Been using NodeRed with HomeAssistant for several years now. I have 679 HA nodes via websocket, and 12 via MQTT. HA itself has 362 devices on a RaspPi5.
Recently the system has started to fail - manifested by Error 3 No websocket, but I suspect the error is before that because processor usage peaks at 25% (i.e. one core) and the temp goes from around 55° to a runaway 80°.
In the logs CronTab complains that the time has been changed by some busy process, there are mentions of unresolved async waits.
Obviously I've tried to isolate if there is any one flow that triggers this behaviour. For a while I moved one chunk of NodeRed flows onto my PC (yes I was surprised that you could do that !) and that solved the problem - but I'm not sure if it was just a matter of time before the bigger faster PC would get into the same problem, perhaps weeks or months. The Raspi5 has the problem every few hours. Not a long term solution anyway to leave big PC onto 24x7.
Attached 1 is a screen grab of processor use and temperature. Also shown is memory use, but it doesn't show a memory leak .
Attached 2 is a recent set of logs which gives version numbers and configuration details too.
Questions:
I am aware of node.warn and node.log but are there any other ways to track node performance ?
The HA monitor aggregates by 5 min chunks. So being precise as to when the spikes occur is difficult. If I could see an exact time a node started (and finished) and compare it to a fine grained cpu % that might help.
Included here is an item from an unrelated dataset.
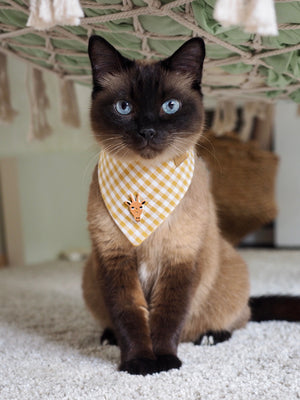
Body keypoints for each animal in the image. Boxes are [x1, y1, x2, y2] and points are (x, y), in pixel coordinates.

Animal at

Or a usage chart showing total time and calls in each node during last hour say.
Optimistic with so many devices on the Pi5 ? (almost all Zigbee, most local, little cloud)
Arriving soon is uprated fan for the pi - but I don't think it is a thermal problem to start with, more a case of that being a consequence.
I have added an actual HA Automation which buzzes a wee siren in my office so I can restart the Node-Red app - hopefully for 10 or 12 hours.
TIA